— Brief —
Please state how many lines of the records hold the string "cdktf", giving nothing but the number.

— Material provided —

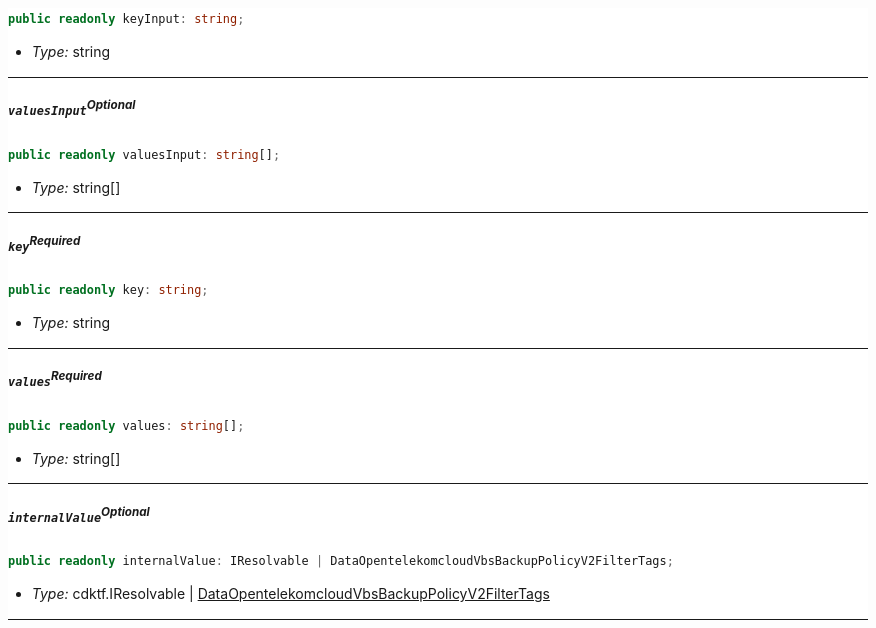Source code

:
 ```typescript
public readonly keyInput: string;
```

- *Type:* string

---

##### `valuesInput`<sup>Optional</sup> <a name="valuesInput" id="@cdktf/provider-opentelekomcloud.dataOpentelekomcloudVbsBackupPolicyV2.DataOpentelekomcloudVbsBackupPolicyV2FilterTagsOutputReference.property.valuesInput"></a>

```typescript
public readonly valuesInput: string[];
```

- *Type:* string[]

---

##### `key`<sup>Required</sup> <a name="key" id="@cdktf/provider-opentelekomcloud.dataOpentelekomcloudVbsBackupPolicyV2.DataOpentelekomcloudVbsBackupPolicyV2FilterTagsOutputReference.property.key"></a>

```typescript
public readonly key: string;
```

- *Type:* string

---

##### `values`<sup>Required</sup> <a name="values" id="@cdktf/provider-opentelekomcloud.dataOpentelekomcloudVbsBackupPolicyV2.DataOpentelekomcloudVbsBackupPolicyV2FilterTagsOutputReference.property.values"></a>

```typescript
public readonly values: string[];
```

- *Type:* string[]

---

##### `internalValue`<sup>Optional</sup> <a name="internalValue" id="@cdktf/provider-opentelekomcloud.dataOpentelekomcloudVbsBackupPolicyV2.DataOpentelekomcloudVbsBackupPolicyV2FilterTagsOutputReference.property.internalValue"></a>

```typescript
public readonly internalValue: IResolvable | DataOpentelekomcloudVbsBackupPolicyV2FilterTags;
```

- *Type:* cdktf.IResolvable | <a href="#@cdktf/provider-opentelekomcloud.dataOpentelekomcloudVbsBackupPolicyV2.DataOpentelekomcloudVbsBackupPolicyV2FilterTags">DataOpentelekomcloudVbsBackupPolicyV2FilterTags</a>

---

---

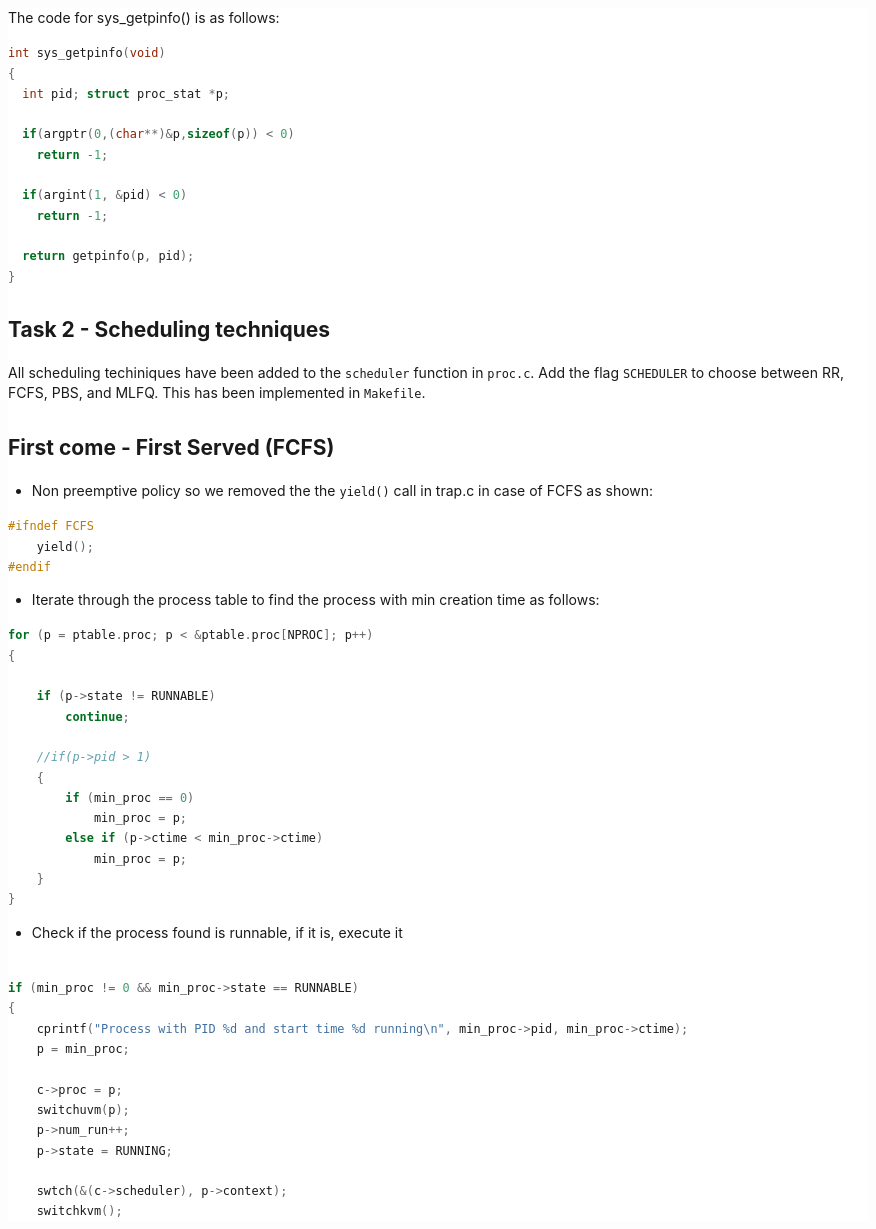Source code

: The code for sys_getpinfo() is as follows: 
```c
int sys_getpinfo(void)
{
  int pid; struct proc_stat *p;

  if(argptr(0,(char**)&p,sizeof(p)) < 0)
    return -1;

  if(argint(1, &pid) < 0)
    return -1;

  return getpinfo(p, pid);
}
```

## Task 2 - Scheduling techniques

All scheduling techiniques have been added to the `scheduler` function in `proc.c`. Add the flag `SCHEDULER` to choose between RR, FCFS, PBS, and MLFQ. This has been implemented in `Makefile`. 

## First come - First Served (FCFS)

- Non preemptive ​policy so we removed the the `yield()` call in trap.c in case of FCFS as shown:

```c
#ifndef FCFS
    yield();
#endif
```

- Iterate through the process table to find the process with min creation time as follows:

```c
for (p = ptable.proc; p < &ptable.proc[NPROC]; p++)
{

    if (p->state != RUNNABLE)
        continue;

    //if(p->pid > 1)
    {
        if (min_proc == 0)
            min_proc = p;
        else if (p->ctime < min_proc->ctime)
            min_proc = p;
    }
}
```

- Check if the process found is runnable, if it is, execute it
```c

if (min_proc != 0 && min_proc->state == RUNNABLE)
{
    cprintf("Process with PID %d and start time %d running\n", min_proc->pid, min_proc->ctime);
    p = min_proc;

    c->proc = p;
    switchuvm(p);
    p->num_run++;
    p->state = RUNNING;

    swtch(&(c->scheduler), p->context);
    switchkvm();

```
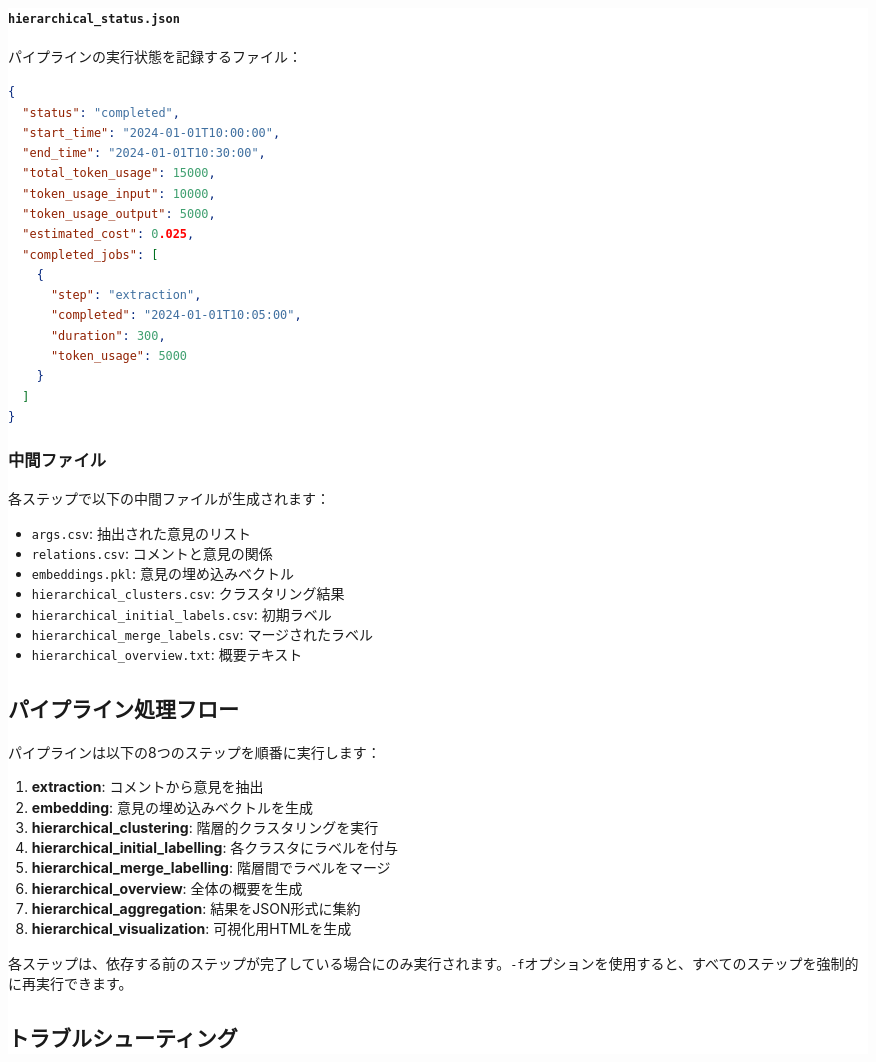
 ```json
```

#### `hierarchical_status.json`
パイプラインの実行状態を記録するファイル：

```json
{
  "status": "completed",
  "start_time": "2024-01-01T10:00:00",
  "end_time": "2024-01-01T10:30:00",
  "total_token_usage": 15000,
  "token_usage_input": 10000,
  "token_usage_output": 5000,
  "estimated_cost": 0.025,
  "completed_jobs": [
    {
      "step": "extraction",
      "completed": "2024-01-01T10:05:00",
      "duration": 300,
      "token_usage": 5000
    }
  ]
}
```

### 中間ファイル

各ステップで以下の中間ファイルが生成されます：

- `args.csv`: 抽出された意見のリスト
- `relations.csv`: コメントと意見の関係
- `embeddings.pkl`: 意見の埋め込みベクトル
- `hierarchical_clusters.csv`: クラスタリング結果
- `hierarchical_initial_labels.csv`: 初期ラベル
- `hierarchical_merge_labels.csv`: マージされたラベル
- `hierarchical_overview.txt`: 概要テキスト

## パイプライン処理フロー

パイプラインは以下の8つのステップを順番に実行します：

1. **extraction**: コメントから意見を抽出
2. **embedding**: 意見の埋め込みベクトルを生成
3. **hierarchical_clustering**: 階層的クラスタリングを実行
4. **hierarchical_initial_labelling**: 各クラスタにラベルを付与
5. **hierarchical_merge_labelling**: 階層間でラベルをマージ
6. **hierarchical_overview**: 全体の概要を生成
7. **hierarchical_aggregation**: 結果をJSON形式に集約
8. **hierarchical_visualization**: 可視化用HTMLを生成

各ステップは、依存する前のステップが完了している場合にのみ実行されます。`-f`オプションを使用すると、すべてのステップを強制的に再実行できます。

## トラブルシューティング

— Your solution —
5